◆ Tus instrucciones: Enumera todas las acciones que el pasaje del Evangelio de San Juan atribuye al asalariado.

◆ Documento fuente:
# # #

Evangelio de San Juan (Jn 10,10-21): “Un solo rebaño y un solo Pastor”  

“Yo soy el buen pastor. El buen pastor da su vida por sus ovejas. El asalariado, el que no es pastor y al que no le pertenecen las ovejas, ve venir el lobo, abandona las ovejas y huye, y el lobo las arrebata y las dispersa, porque es asalariado y no le importan las ovejas. Yo soy el buen pastor, conozco las mías y las mías me conocen. Como el Padre me conoce a mí, así yo conozco al Padre, y doy mi vida por las ovejas. Tengo otras ovejas que no son de este redil, a ésas también es necesario que las traiga, y oirán mi voz y formarán un solo rebaño, con un solo pastor. Por eso me ama el Padre, porque doy mi vida para tomarla de nuevo. Nadie me la quita, sino que yo la doy libremente. Tengo potestad para darla y tengo potestad para recuperarla. Éste es el mandato que he recibido de mi Padre”. Se produjo de nuevo una disensión entre los judíos a causa de estas palabras. Muchos de ellos decían: “Está endemoniado y loco, ¿por qué le escucháis?” Otros decían: “Cosas así no las dice uno que está endemoniado. ¿Es que puede un demonio abrir los ojos de los ciegos?”

# # #

(Registros de un conjunto de datos)
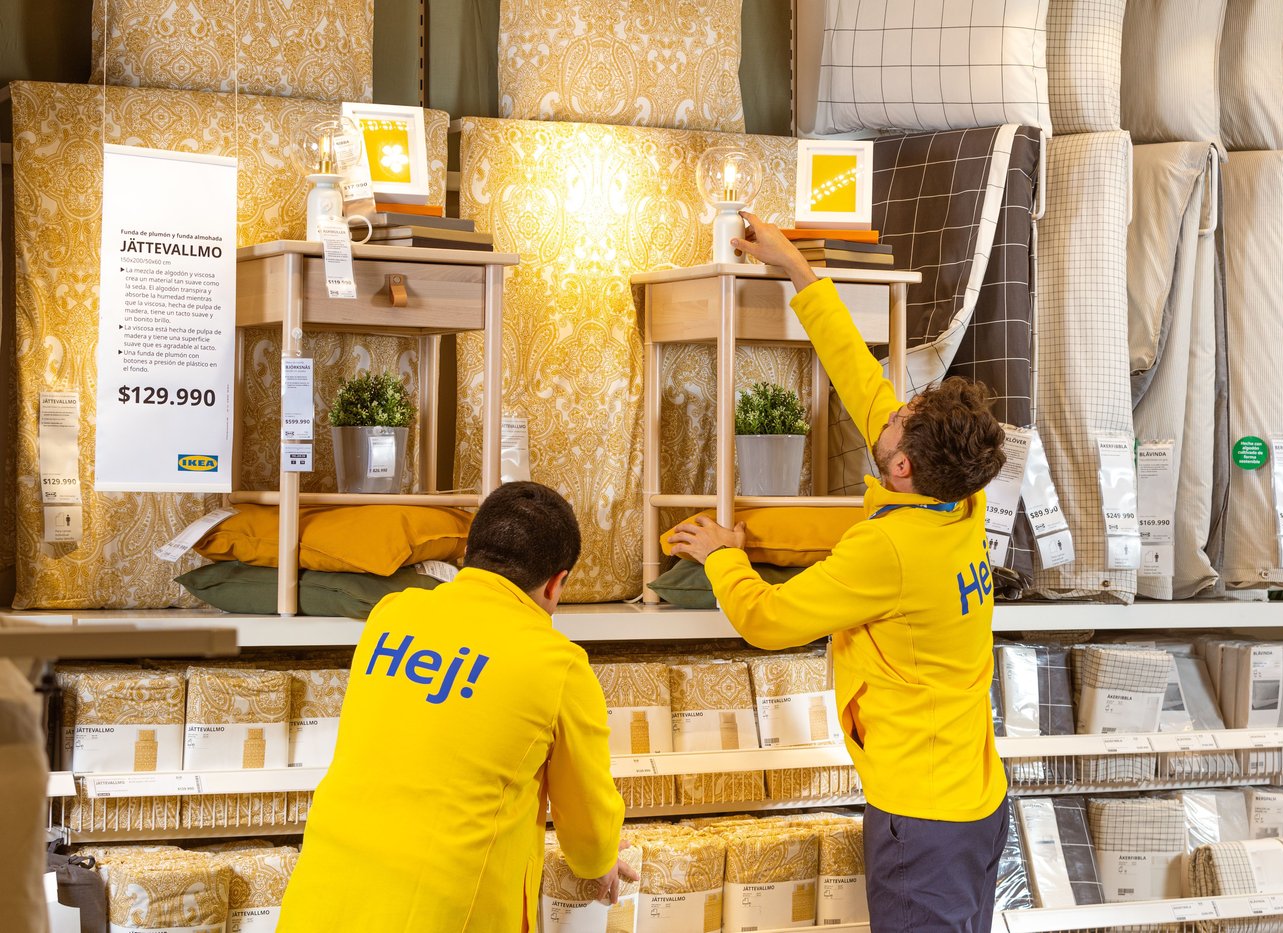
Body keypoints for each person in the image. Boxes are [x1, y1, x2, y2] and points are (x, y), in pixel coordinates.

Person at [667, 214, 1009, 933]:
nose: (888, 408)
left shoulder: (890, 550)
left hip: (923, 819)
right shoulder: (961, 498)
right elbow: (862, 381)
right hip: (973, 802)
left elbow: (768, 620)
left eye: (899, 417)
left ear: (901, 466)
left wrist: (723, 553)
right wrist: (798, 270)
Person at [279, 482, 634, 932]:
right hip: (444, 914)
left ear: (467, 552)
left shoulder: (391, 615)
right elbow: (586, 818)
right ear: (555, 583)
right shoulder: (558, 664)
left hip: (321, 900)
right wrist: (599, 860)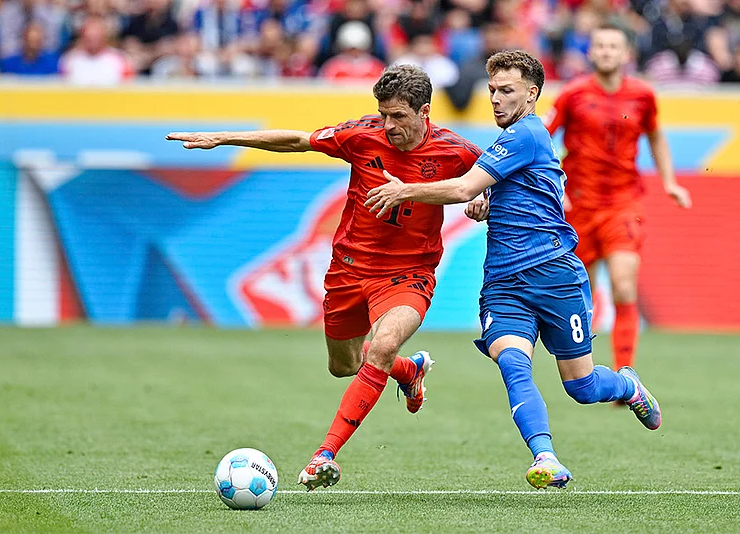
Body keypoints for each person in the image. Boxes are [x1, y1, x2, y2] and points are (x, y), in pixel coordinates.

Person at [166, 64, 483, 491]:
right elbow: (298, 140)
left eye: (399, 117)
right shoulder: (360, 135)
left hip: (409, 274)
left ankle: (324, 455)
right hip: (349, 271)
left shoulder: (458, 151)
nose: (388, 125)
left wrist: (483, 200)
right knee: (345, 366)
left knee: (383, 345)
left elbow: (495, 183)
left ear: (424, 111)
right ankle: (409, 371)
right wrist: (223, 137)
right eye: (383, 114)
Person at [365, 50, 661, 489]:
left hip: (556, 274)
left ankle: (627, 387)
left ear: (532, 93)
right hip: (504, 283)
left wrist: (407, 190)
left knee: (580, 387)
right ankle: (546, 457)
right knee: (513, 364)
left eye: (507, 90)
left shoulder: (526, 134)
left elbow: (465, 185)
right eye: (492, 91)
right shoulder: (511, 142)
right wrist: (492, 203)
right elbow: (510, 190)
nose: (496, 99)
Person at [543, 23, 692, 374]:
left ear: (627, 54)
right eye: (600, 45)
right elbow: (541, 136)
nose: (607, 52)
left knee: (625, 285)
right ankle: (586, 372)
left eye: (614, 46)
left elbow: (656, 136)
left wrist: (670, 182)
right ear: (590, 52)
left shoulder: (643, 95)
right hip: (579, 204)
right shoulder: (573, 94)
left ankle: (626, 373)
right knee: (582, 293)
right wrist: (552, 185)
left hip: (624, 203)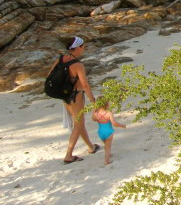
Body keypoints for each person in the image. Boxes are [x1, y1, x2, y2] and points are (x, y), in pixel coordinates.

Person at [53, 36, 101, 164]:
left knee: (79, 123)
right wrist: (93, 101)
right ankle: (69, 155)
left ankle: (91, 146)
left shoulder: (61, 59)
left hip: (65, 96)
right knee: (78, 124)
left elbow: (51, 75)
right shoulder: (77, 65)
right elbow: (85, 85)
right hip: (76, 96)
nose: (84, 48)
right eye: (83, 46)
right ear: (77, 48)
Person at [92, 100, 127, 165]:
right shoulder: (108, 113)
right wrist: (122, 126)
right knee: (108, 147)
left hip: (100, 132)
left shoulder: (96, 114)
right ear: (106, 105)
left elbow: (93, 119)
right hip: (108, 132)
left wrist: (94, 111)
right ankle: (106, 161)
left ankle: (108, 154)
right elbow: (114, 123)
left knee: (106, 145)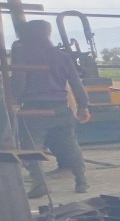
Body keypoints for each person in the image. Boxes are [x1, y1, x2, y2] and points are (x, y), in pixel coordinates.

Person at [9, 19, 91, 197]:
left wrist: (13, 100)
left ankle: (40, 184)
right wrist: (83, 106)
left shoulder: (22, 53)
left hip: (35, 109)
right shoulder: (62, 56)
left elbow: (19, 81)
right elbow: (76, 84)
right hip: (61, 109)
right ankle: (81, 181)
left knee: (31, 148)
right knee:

# # #

◆ Solución escrita:
- Ve venir el lobo.
- Abandona las ovejas.
- Huye.